St. Ignatius Church is a Catholic church of the Archdiocese of Washington in Oxon Hill, Prince George's County, Maryland.

== Building ==
The historic church structure was constructed between 1890 and 1891. The 1 1/2-story structure is wood frame, with clapboarding, and shingling in imbricated pattern. It is rectangular in form with a gabled roof, 80 ft projecting front belfry with spire and louvered openings, round arched openings, and modified corner buttresses. The architectural style is considered Eclectic, with elements of the Shingle and Queen Anne styles.

== History ==
It is the second church on site and has served as a mission and parish church. The original church, built in 1849, was partially funded by Mary Surratt, one of the conspirators involved with the Assassination of Abraham Lincoln. It was later staffed by the Josephites, a religious society serving African Americans.

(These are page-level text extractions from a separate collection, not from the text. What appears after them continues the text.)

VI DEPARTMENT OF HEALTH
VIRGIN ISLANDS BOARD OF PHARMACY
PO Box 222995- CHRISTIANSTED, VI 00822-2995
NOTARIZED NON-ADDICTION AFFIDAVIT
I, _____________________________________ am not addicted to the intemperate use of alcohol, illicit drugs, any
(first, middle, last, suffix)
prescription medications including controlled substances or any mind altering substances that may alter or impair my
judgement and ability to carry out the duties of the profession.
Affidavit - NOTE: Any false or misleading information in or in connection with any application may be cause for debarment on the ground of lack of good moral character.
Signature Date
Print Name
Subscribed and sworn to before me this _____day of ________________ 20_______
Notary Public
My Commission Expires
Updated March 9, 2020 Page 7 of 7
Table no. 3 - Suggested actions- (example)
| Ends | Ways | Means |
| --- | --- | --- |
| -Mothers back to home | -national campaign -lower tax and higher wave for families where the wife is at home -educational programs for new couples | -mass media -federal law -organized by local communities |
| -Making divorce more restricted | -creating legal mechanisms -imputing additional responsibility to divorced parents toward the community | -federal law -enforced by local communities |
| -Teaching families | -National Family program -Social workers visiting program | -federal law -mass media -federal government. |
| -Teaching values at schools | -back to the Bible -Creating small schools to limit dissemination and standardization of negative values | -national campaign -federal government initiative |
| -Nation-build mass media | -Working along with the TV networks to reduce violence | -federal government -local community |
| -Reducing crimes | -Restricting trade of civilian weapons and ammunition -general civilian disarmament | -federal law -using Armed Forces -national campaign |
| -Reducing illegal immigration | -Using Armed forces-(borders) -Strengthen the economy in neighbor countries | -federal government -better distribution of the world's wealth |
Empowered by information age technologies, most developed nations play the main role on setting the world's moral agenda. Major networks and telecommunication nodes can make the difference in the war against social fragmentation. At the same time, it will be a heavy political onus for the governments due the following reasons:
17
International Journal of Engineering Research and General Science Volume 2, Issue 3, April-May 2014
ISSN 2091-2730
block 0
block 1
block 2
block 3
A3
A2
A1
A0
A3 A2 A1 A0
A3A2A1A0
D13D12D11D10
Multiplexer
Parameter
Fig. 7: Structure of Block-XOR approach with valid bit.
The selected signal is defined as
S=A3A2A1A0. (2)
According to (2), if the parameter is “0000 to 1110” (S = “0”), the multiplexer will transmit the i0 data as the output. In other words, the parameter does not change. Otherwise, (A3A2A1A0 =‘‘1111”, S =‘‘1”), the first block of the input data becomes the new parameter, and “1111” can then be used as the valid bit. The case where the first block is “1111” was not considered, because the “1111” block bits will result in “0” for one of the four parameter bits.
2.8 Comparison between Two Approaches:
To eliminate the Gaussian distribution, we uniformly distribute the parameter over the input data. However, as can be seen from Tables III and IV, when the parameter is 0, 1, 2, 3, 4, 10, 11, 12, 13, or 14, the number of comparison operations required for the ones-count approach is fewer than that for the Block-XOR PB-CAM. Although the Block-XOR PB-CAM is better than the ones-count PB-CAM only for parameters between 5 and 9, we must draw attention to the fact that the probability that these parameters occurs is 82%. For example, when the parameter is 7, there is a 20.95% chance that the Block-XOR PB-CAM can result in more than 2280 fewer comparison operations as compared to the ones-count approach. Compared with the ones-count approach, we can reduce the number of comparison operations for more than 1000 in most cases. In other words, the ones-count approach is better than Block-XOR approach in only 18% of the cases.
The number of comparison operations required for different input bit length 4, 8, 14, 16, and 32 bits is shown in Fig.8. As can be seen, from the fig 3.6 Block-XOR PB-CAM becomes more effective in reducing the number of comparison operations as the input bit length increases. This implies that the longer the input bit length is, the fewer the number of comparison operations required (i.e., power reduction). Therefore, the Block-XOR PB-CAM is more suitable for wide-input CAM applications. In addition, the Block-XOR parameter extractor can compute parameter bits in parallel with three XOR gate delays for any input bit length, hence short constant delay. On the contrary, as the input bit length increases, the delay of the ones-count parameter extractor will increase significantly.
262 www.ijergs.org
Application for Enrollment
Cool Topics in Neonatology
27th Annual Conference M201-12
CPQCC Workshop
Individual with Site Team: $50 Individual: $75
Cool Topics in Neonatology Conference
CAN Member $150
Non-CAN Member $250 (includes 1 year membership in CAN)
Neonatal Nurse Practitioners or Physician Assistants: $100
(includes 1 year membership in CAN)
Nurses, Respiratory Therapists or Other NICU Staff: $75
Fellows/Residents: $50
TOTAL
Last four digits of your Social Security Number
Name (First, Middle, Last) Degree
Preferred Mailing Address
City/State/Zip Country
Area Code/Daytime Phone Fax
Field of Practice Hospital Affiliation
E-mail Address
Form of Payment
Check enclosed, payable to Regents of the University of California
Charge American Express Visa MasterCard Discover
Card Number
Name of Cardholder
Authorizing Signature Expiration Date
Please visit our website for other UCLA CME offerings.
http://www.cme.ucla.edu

The present church was listed on the National Register of Historic Places in 1974.

St. Luke's Catholic Church entered into a shared community arrangement at the historic building as of September 2019. Under the agreement between the Archdiocese of Washington and the Personal Ordinariate of the Chair of Saint Peter, the pastor of St. Luke's also serves as administrator of St. Ignatius. The principal Sunday Mass and masses during the week are now celebrated according to the Ordinariate's Anglican Use liturgy with the Divine Worship: The Missal. Masses Saturday evening and early Sunday morning continue to be celebrated in the Ordinary Form of the Roman Missal. Details of the schedule are at the parish websites referenced below.

The exterior of the historic 1891 church was restored in 2023 and 2024, in time for the 175th anniversary of the parish.